(Page-level text extractions)
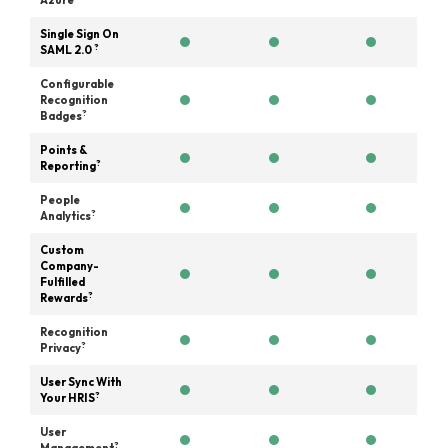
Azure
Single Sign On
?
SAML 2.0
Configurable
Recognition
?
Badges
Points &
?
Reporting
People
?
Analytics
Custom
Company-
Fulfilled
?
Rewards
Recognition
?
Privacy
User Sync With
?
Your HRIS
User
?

■ **EXERCISE INSTRUCTIONS**
From the first line to the last, retype the entries above exactly, minus the pictures.

■ **RESPONSE AREA**
Azure
Single Sign On
?
SAML 2.0
Configurable
Recognition
?
Badges
Points &
?
Reporting
People
?
Analytics
Custom
Company-
Fulfilled
?
Rewards
Recognition
?
Privacy
User Sync With
?
Your HRIS
User
?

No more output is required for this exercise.